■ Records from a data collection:
• • • •

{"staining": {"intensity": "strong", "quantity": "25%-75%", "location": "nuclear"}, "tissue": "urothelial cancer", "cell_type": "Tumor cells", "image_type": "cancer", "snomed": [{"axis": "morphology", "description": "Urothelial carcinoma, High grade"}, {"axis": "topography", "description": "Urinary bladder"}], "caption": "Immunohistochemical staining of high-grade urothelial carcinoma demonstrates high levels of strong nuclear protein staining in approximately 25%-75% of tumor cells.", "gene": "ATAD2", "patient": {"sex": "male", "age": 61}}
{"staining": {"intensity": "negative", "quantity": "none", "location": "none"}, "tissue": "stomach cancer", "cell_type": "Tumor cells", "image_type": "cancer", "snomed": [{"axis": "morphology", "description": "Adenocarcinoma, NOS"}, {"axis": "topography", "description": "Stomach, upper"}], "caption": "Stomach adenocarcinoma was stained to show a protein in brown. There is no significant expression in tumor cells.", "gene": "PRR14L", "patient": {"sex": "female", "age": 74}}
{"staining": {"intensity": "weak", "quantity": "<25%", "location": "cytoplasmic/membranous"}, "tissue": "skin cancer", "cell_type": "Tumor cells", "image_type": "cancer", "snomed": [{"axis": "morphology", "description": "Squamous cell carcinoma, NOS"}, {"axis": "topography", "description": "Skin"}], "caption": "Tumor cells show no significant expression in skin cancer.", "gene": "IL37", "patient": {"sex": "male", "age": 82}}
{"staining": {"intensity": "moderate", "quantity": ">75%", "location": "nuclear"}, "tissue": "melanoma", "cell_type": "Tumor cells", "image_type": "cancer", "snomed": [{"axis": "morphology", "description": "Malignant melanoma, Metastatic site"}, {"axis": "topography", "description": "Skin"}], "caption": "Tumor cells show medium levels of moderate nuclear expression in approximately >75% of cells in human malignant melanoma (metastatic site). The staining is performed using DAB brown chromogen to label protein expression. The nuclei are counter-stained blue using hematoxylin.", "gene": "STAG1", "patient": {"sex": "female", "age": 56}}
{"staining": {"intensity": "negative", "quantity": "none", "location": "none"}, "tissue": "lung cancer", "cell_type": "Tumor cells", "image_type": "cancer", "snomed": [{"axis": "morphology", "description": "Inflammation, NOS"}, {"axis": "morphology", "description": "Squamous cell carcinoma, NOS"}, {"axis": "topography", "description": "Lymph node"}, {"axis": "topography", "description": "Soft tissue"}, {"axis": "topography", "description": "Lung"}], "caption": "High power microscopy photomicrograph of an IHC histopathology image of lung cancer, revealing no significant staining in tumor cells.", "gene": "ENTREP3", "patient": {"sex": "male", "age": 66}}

• • • •

■ EXERCISE AIM: Pull out each record as written and restate it exactly.

■ ANSWER SECTION:
{"staining": {"intensity": "strong", "quantity": "25%-75%", "location": "nuclear"}, "tissue": "urothelial cancer", "cell_type": "Tumor cells", "image_type": "cancer", "snomed": [{"axis": "morphology", "description": "Urothelial carcinoma, High grade"}, {"axis": "topography", "description": "Urinary bladder"}], "caption": "Immunohistochemical staining of high-grade urothelial carcinoma demonstrates high levels of strong nuclear protein staining in approximately 25%-75% of tumor cells.", "gene": "ATAD2", "patient": {"sex": "male", "age": 61}}
{"staining": {"intensity": "negative", "quantity": "none", "location": "none"}, "tissue": "stomach cancer", "cell_type": "Tumor cells", "image_type": "cancer", "snomed": [{"axis": "morphology", "description": "Adenocarcinoma, NOS"}, {"axis": "topography", "description": "Stomach, upper"}], "caption": "Stomach adenocarcinoma was stained to show a protein in brown. There is no significant expression in tumor cells.", "gene": "PRR14L", "patient": {"sex": "female", "age": 74}}
{"staining": {"intensity": "weak", "quantity": "<25%", "location": "cytoplasmic/membranous"}, "tissue": "skin cancer", "cell_type": "Tumor cells", "image_type": "cancer", "snomed": [{"axis": "morphology", "description": "Squamous cell carcinoma, NOS"}, {"axis": "topography", "description": "Skin"}], "caption": "Tumor cells show no significant expression in skin cancer.", "gene": "IL37", "patient": {"sex": "male", "age": 82}}
{"staining": {"intensity": "moderate", "quantity": ">75%", "location": "nuclear"}, "tissue": "melanoma", "cell_type": "Tumor cells", "image_type": "cancer", "snomed": [{"axis": "morphology", "description": "Malignant melanoma, Metastatic site"}, {"axis": "topography", "description": "Skin"}], "caption": "Tumor cells show medium levels of moderate nuclear expression in approximately >75% of cells in human malignant melanoma (metastatic site). The staining is performed using DAB brown chromogen to label protein expression. The nuclei are counter-stained blue using hematoxylin.", "gene": "STAG1", "patient": {"sex": "female", "age": 56}}
{"staining": {"intensity": "negative", "quantity": "none", "location": "none"}, "tissue": "lung cancer", "cell_type": "Tumor cells", "image_type": "cancer", "snomed": [{"axis": "morphology", "description": "Inflammation, NOS"}, {"axis": "morphology", "description": "Squamous cell carcinoma, NOS"}, {"axis": "topography", "description": "Lymph node"}, {"axis": "topography", "description": "Soft tissue"}, {"axis": "topography", "description": "Lung"}], "caption": "High power microscopy photomicrograph of an IHC histopathology image of lung cancer, revealing no significant staining in tumor cells.", "gene": "ENTREP3", "patient": {"sex": "male", "age": 66}}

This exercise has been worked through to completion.